The RSC operates a hybrid journal policy (RSC Open Science) which is an author-pays free-to-read policy. (Every major publisher shuffles the words “Open, Free, Author” and “Choice, Science, Access” to describe its own particular hybrid OA. So that’s a good trivia question for Mastermind or Millionaire – which major publisher operates “Open Science”). They say:
“You may deposit the accepted version of the submitted article in other repository(ies) as required, with no embargo period, except that you are not permitted to deposit your work in any commercial service.”
Since this is the removal of a permission barrier, this is now “strongOA” – although the name will be changed soonish.
The Google snippet for this page announced
“Yes, but with the caveat that, along with many other publishers, RSC considers the author-pays open access model to be an experiment rather than a proven …”
I can’t find this phrase any more, so I’m assuming it’s a year old. So probably by now the RSC has had a chance to see that OA is no longer an experiment but a shining success. And this meeting will confirm it…

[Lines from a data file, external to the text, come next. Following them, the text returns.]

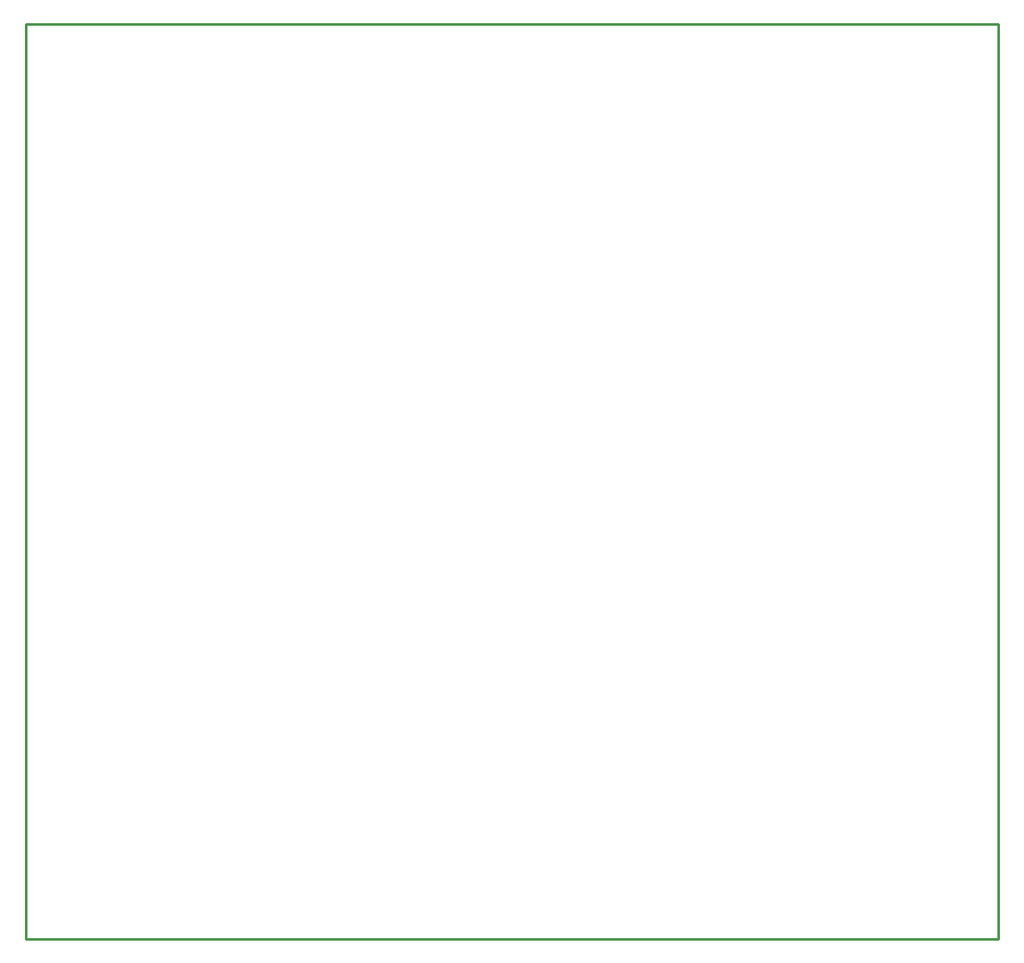
<source format=gbp>
G04*
G04 #@! TF.GenerationSoftware,Altium Limited,Altium Designer,18.1.9 (240)*
G04*
G04 Layer_Color=128*
%FSLAX44Y44*%
%MOMM*%
G71*
G01*
G75*
%ADD14C,0.2540*%
D14*
Y902292D01*
X958596D01*
X958596Y0D01*
X0D02*
X958596D01*
M02*

</source>
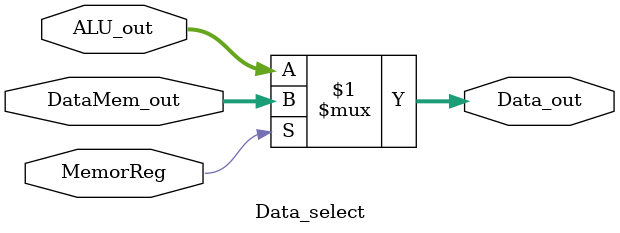
<source format=v>
`timescale 1ns / 1ps
module Data_select(
MemorReg,ALU_out,DataMem_out,
Data_out
    );
    input MemorReg;
    input [31:0] ALU_out;
    input [31:0] DataMem_out;
    output [31:0] Data_out;
    
    assign Data_out=MemorReg?DataMem_out:ALU_out;
endmodule


</source>
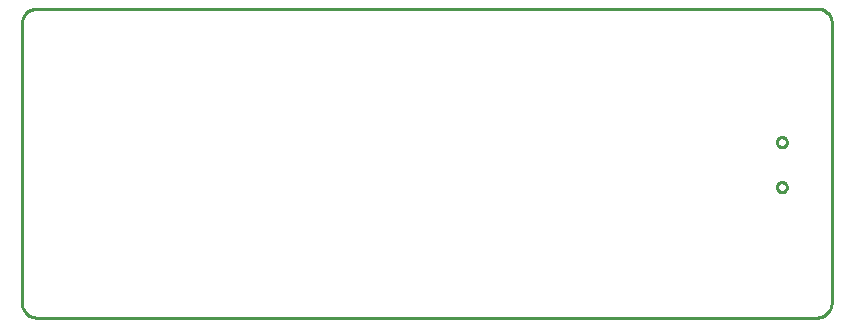
<source format=gbr>
G04 EAGLE Gerber RS-274X export*
G75*
%MOMM*%
%FSLAX34Y34*%
%LPD*%
%IN*%
%IPPOS*%
%AMOC8*
5,1,8,0,0,1.08239X$1,22.5*%
G01*
%ADD10C,0.254000*%


D10*
X129540Y403860D02*
X129588Y402753D01*
X129733Y401655D01*
X129973Y400573D01*
X130306Y399516D01*
X130730Y398493D01*
X131241Y397510D01*
X131837Y396576D01*
X132511Y395697D01*
X133260Y394880D01*
X134077Y394131D01*
X134956Y393457D01*
X135890Y392861D01*
X136873Y392350D01*
X137896Y391926D01*
X138953Y391593D01*
X140035Y391353D01*
X141133Y391208D01*
X142240Y391160D01*
X802640Y391160D01*
X803729Y391208D01*
X804811Y391350D01*
X805875Y391586D01*
X806915Y391914D01*
X807923Y392331D01*
X808890Y392835D01*
X809810Y393421D01*
X810675Y394084D01*
X811479Y394821D01*
X812216Y395625D01*
X812879Y396490D01*
X813465Y397410D01*
X813969Y398377D01*
X814386Y399385D01*
X814714Y400425D01*
X814950Y401489D01*
X815092Y402571D01*
X815140Y403660D01*
X815140Y640275D01*
X815162Y641302D01*
X815095Y642327D01*
X814938Y643342D01*
X814694Y644340D01*
X814364Y645313D01*
X813950Y646254D01*
X813456Y647154D01*
X812885Y648008D01*
X812241Y648810D01*
X811531Y649552D01*
X810758Y650229D01*
X809930Y650836D01*
X809051Y651369D01*
X808130Y651823D01*
X807172Y652196D01*
X806186Y652483D01*
X805178Y652683D01*
X804157Y652795D01*
X142234Y652768D01*
X141128Y652720D01*
X140030Y652576D01*
X138950Y652337D01*
X137894Y652005D01*
X136871Y651582D01*
X135889Y651072D01*
X134956Y650478D01*
X134077Y649804D01*
X133261Y649057D01*
X132513Y648242D01*
X131838Y647364D01*
X131243Y646431D01*
X130732Y645449D01*
X130307Y644427D01*
X129974Y643372D01*
X129734Y642291D01*
X129589Y641194D01*
X129540Y640088D01*
X129540Y403860D01*
X768770Y501979D02*
X768843Y502531D01*
X768987Y503069D01*
X769200Y503584D01*
X769479Y504066D01*
X769818Y504508D01*
X770212Y504902D01*
X770654Y505241D01*
X771136Y505520D01*
X771651Y505733D01*
X772189Y505877D01*
X772741Y505950D01*
X773299Y505950D01*
X773851Y505877D01*
X774389Y505733D01*
X774904Y505520D01*
X775386Y505241D01*
X775828Y504902D01*
X776222Y504508D01*
X776561Y504066D01*
X776840Y503584D01*
X777053Y503069D01*
X777197Y502531D01*
X777270Y501979D01*
X777270Y501421D01*
X777197Y500869D01*
X777053Y500331D01*
X776840Y499816D01*
X776561Y499334D01*
X776222Y498892D01*
X775828Y498498D01*
X775386Y498159D01*
X774904Y497880D01*
X774389Y497667D01*
X773851Y497523D01*
X773299Y497450D01*
X772741Y497450D01*
X772189Y497523D01*
X771651Y497667D01*
X771136Y497880D01*
X770654Y498159D01*
X770212Y498498D01*
X769818Y498892D01*
X769479Y499334D01*
X769200Y499816D01*
X768987Y500331D01*
X768843Y500869D01*
X768770Y501421D01*
X768770Y501979D01*
X768770Y539979D02*
X768843Y540531D01*
X768987Y541069D01*
X769200Y541584D01*
X769479Y542066D01*
X769818Y542508D01*
X770212Y542902D01*
X770654Y543241D01*
X771136Y543520D01*
X771651Y543733D01*
X772189Y543877D01*
X772741Y543950D01*
X773299Y543950D01*
X773851Y543877D01*
X774389Y543733D01*
X774904Y543520D01*
X775386Y543241D01*
X775828Y542902D01*
X776222Y542508D01*
X776561Y542066D01*
X776840Y541584D01*
X777053Y541069D01*
X777197Y540531D01*
X777270Y539979D01*
X777270Y539421D01*
X777197Y538869D01*
X777053Y538331D01*
X776840Y537816D01*
X776561Y537334D01*
X776222Y536892D01*
X775828Y536498D01*
X775386Y536159D01*
X774904Y535880D01*
X774389Y535667D01*
X773851Y535523D01*
X773299Y535450D01*
X772741Y535450D01*
X772189Y535523D01*
X771651Y535667D01*
X771136Y535880D01*
X770654Y536159D01*
X770212Y536498D01*
X769818Y536892D01*
X769479Y537334D01*
X769200Y537816D01*
X768987Y538331D01*
X768843Y538869D01*
X768770Y539421D01*
X768770Y539979D01*
M02*

</source>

What will I say? I have no idea in detail as there has been so much going on. It will be on data.
- I will show our latest demo which should convince you that by publishing semantic data chemistry has the opportunity to become the pre-eminent data-driven physical science.
- I will urge everyone to take data seriously. It’s tragic – and I think an abrogation of the duty of a learned society – that the ACS has declined to give a clear steer to Chemspider on whether the our (Cambridge) CrystalEye abstraction of their openly-visible-but-inappropriately copyrighted crystal data (==facts) can be re-used. It was a simple, polite, public question.
- The last few days have convinced me that data MUST be treated as a first-class-citizen, and not tagging along under whatever Open Access licence or mumble is attached to the full-text. Data are free (as in air). Publishers should rejoice in this.
Because, publishers, the quality of your science depends in large part on the data related to those publications. That’s why many of you publish supplemental information. It says:
“We, the authors, did this experiment. Here’s the data to support our claims. We made these compounds. They are what we say they are. If you don’t believe us, here are the spectra. And the melting points. And the crystal structures. And we are reinforced in our claim because the journal reviewed this data and agreed it stands up. We challenge you to download it and show any different. Recalculate the NMR spectrum. We are brave enough to claim it’s right. Re0analyse the crystal structure. You’ll find that atom really is an oxygen and not a nitrogen. And the chirality really is R- not S-“.
But to make these claims the data must be free. Not licensed. Not mumble. Free as in air. The human race has an automatic right to data.